- Battle of Dhurma: Part of the Ottoman–Wahhabi war's Najd Expedition
| Date | January 1818 |
| Location | Dhurma, Najd (Central Arabia) |
| Result | Ottoman–Egyptian victory |

Belligerents
- Ottoman Empire Eyalet of Egypt; ;: Emirate of Diriyah

Commanders and leaders
- Ibrahim Pasha: Abdullah Ibn Saud

Strength
- Unknown: ~1,200 soldiers

Casualties and losses
- ~600+ soldiers killed: 800+ soldiers killed 3,000 civilians expelled Unknown number of civilians killed

= Battle of Dhurma (1818) =

Battle and Massacre in Arabia during the Wahhabi War

The Battle of Dhurma was a battle and massacre in the Third Campaign of the Ottoman–Wahhabi war during the Expedition to Najd. The Ottomans laid siege to Dhurma, and their troops intentionally killed many of those that surrendered.

==Battle==
In January 1818, Ibrahim Pasha led Ottoman forces to the Dhurma fortress, a stronghold equipped with an abundance of both defenders and provisions. Upon arrival, Ibrahim Pasha meticulously surveyed the fortress before initiating the siege at its eastern flank. Despite Ottoman bombardments and assaults on the walls, the fierce battle that ensued concluding with the initial Ottoman attack being thwarted. Ibrahim Pasha tried to negotiate with the fortress' garrison, but was unsuccessful and his forces attacked again.
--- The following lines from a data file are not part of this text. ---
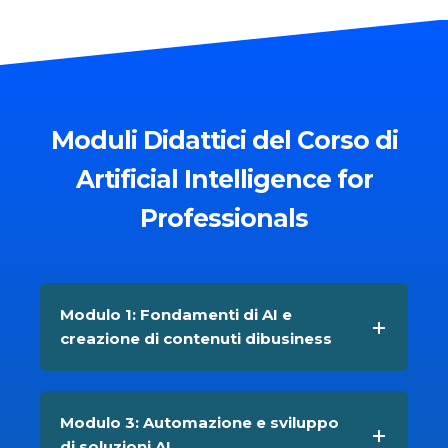
Moduli Didattici del Corso di
Artificial Intelligence for
Professionals
Modulo 1: Fondamenti di AI e
creazione di contenuti dibusiness
Modulo 3: Automazione e sviluppo
di soluzioni AI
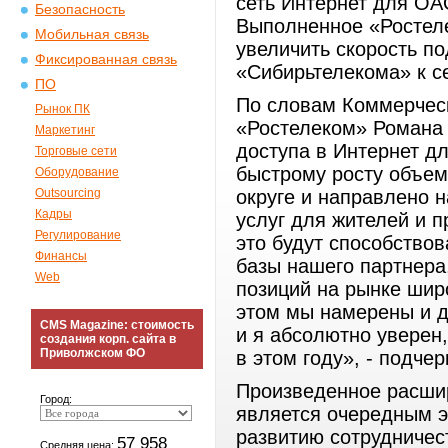
сеть Интернет для ОА
Безопасность
Выполненное «Ростел
Мобильная связь
увеличить скорость п
Фиксированная связь
«Сибирьтелекома» к се
ПО
По словам Коммерчес
Рынок ПК
«Ростелеком» Романа
Маркетинг
доступа в Интернет д
Торговые сети
быстрому росту объем
Оборудование
Outsourcing
округе и направлено 
Кадры
услуг для жителей и 
Регулирование
это будут способство
Финансы
базы нашего партнера
Web
позиций на рынке шир
этом мы намерены и 
CMS Magazine: стоимость
и я абсолютно уверен
создания корп. сайта в
Приволжском ФО
в этом году», - подчер
Произведенное расшир
Город:
является очередным 
развитию сотрудничес
57 958
Средняя цена:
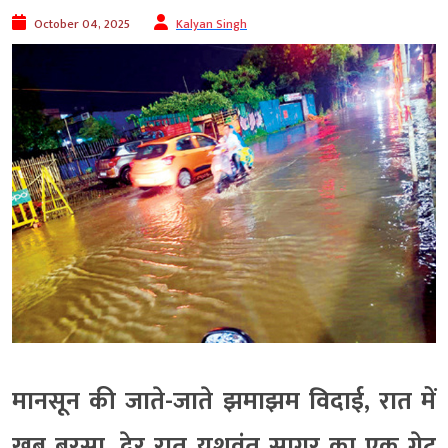
October 04, 2025
Kalyan Singh
मानसून की जाते-जाते झमाझम विदाई, रात में
खूब बरसा, देर रात यशवंत सागर का एक गेट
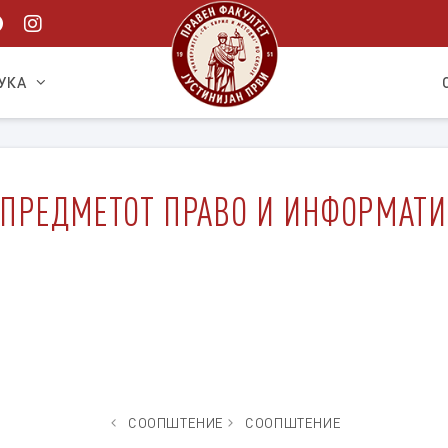
УКА
 ПРЕДМЕТОТ ПРАВО И ИНФОРМАТИ
СООПШТЕНИЕ
СООПШТЕНИЕ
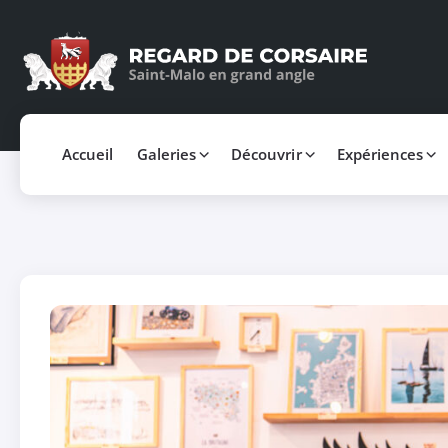
Accueil
Galeries
Découvrir
Expériences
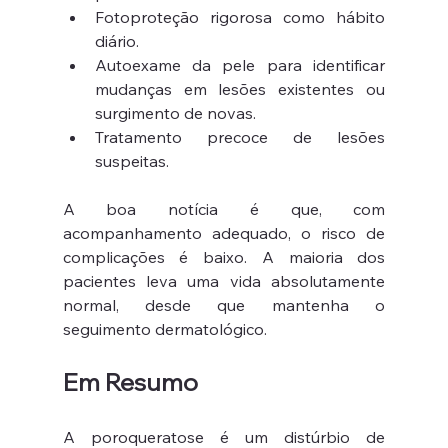
Fotoproteção rigorosa como hábito 
diário.
Autoexame da pele para identificar 
mudanças em lesões existentes ou 
surgimento de novas.
Tratamento precoce de lesões 
suspeitas.
A boa notícia é que, com 
acompanhamento adequado, o risco de 
complicações é baixo. A maioria dos 
pacientes leva uma vida absolutamente 
normal, desde que mantenha o 
seguimento dermatológico.
Em Resumo
A poroqueratose é um distúrbio de 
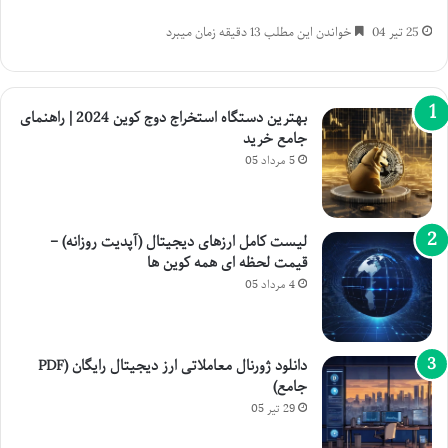
25 تیر 04
خواندن این مطلب 13 دقیقه زمان میبرد
بهترین دستگاه استخراج دوج کوین 2024 | راهنمای
جامع خرید
5 مرداد 05
لیست کامل ارزهای دیجیتال (آپدیت روزانه) –
قیمت لحظه ای همه کوین ها
4 مرداد 05
دانلود ژورنال معاملاتی ارز دیجیتال رایگان (PDF
جامع)
29 تیر 05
Ottoman cannons bombed the fortress walls relentlessly, reportedly firing 5,300 shots at the stronghold. Despite the strength of their renewed attack, they were decisively repulsed again, and incurred losses of 600 men. The garrison was undeterred by the initial attacks and even began reconstruction on damaged sections of the fortress walls. After his attacks from the east failed, Ibrahim Pasha subsequently attacked the fortress, under the leadership of Mut'ab bin 'Aafisan, from the south. After additional cannon bombardments and another assault, the Ottomans succeeded in seizing the fortress, infiltrating it from all sides. Street battles continued within the walls, which caused numerous additional Ottoman casualties. The battle resulted in the death of 800 of Saud's soldiers, with only 400 of 1,200 surviving.

==Massacre==
Inside the fortress, the Ottomans conducted a ruthless campaign, targeting residents in both shops and houses. In a deceitful maneuver, after surrendering soldiers had their weapons confiscated only to be subsequently killed by Ottomans. The fortress endured widespread pillaging of money, weapons, cattle, clothing, and personal belongings and was rendered uninhabitable. Ibrahim Pasha seized control and captured 3,000 women and children, dispatching them to Diriyah.